La presidenta de la organización explicó que las clínicas móviles siguen la cosecha durante tres meses, proveyendo servicios odontológicos, de acupuntura para el dolor y educación sobre medicina preventiva. La organización también cuenta con una clínica móvil dedicada a la visión.

“Los mayores problemas de salud que sufren los campesinos son el dolor de la espalda y de pies, por el duro trabajo que realizan durante la cosecha. También vemos muchos problemas de uñas de pies encarnadas que dificultan su labor y casos de obesidad en los niños por el tipo de dieta que llevan”, describió Boudreax. La organización también ofrece vacunación para los niños, botiquines con cepillos de dientes y productos de higiene y mantas hechas con botellas de plástico recicladas, que por su material son sumamente abrigadas.

“Muchos campesinos se sienten agradecidos pero no tienen dinero para dar, asi que que tratan de pagarnos con lo poco que tienen, tomates, duraznos y uvas”, indicó Boudreax.

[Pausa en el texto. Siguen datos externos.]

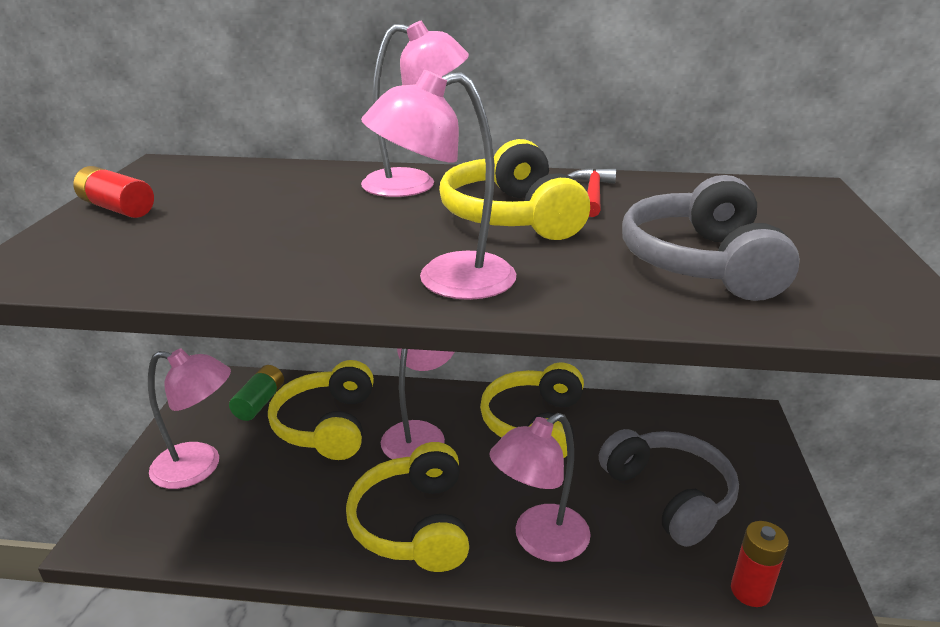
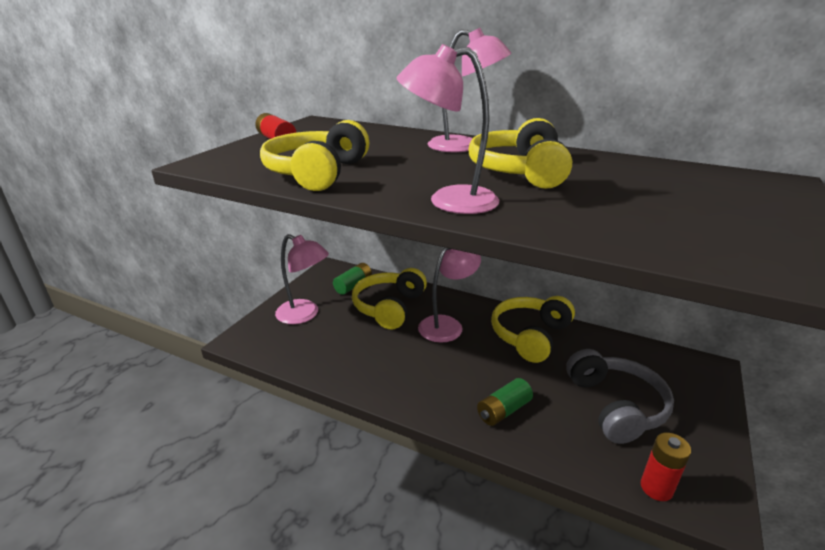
camera: 20 degrees right, 0 degrees up
(414, 524) = (421, 378): yellow headphones -> yellow headphones (317, 173)
(539, 541) = (503, 410): pink lamp -> green battery
(592, 194) = (590, 165): red hammer -> none
(701, 263) = (649, 216): grey headphones -> none

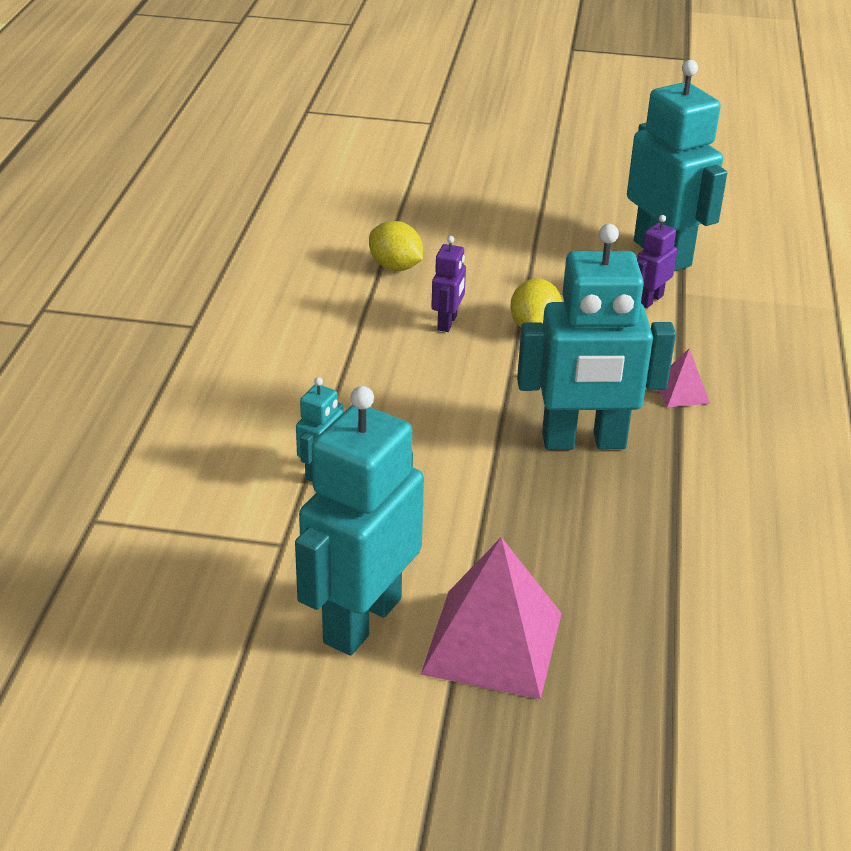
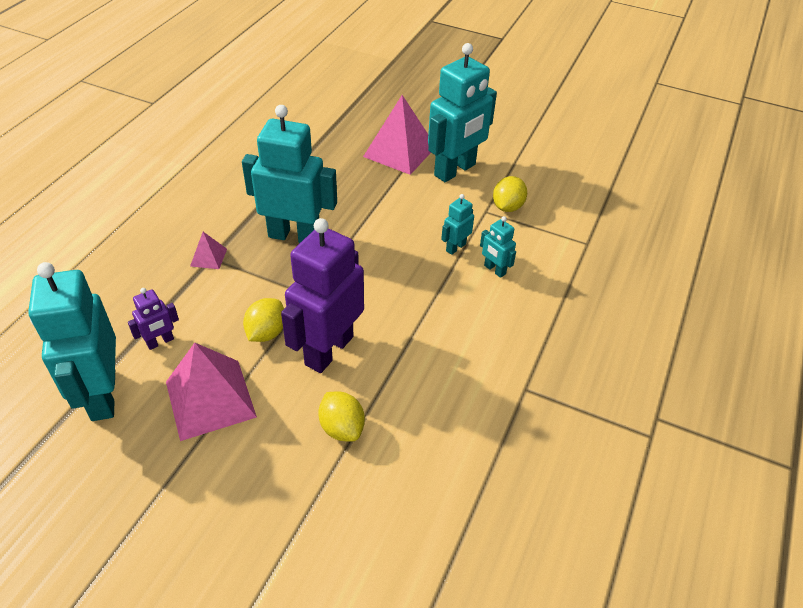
camera: 165 degrees left, 10 degrees up
(242, 560) = (507, 207): none -> yellow lemon
(251, 449) = (494, 270): none -> turquoise robot
(447, 323) = (328, 350): purple robot -> purple robot, size x2.22
(549, 266) = (210, 399): none -> pink pyramid

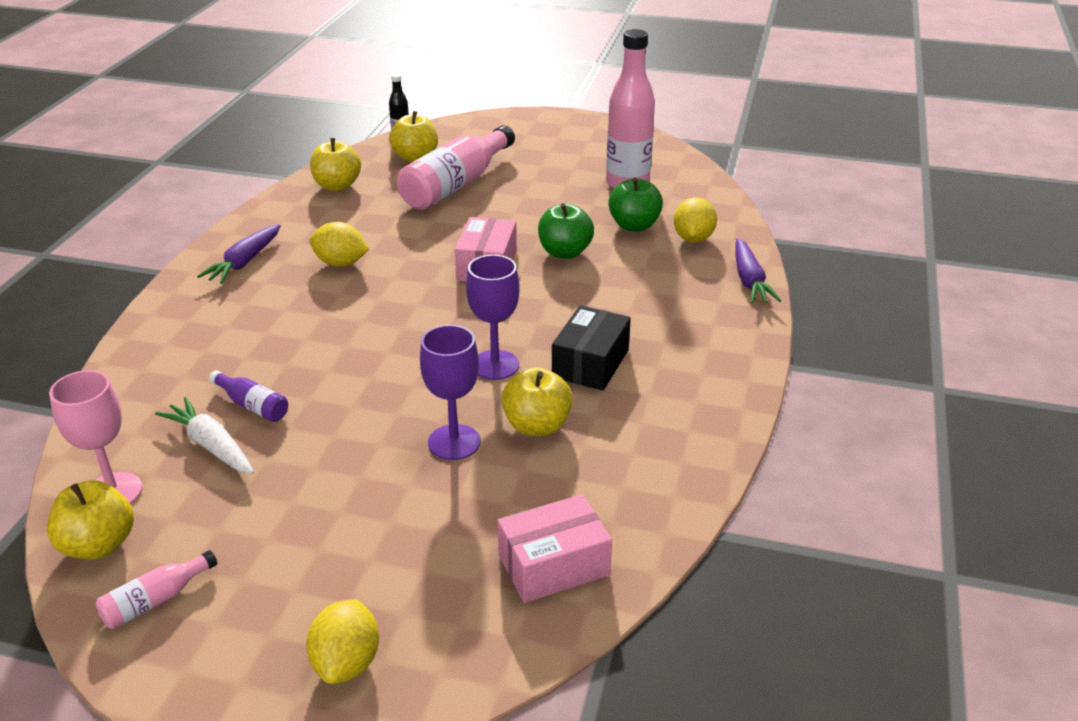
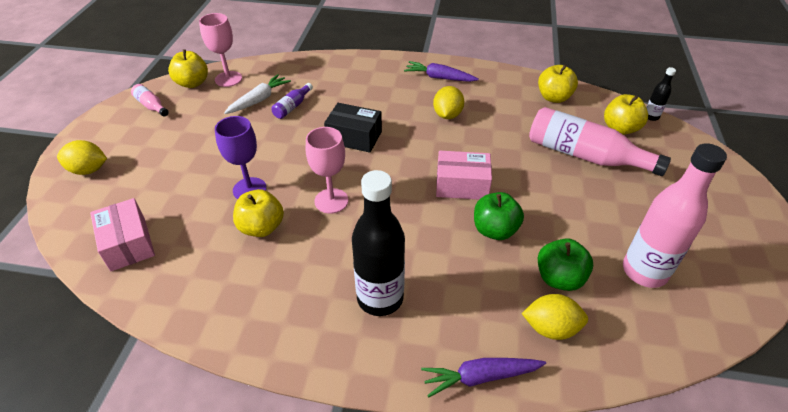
camera: 85 degrees right, 10 degrees up
(495, 365) = (331, 201): purple goblet -> pink goblet
(590, 363) = (334, 253): black box -> black box (354, 137)
(659, 332) = (380, 298): none -> black bottle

Ella describió la vida que llevan los campesinos que pudo observar en uno de los viajes, “Fuimos a asistir a la gente en un campo de uvas, en Lamont, California donde vivían 45 familias, 167 residentes de los cuales el 25% eran niños. Durante el verano, las temperaturas son muy altas, de hasta 105 grados a las diez de la mañana. Los trabajadores comienzan a las cuatro de la mañana hasta el mediodía y desde las cuatro de la tarde hasta las ocho de la noche”.

La Presidenta opinó que más personas deberían sumarse al movimiento de ayuda. “Todos necesitamos ser más compasivos y preocuparnos por los demás, sembrar donde podamos las semillas del amor. Todos podemos hacerlo”, aseguró.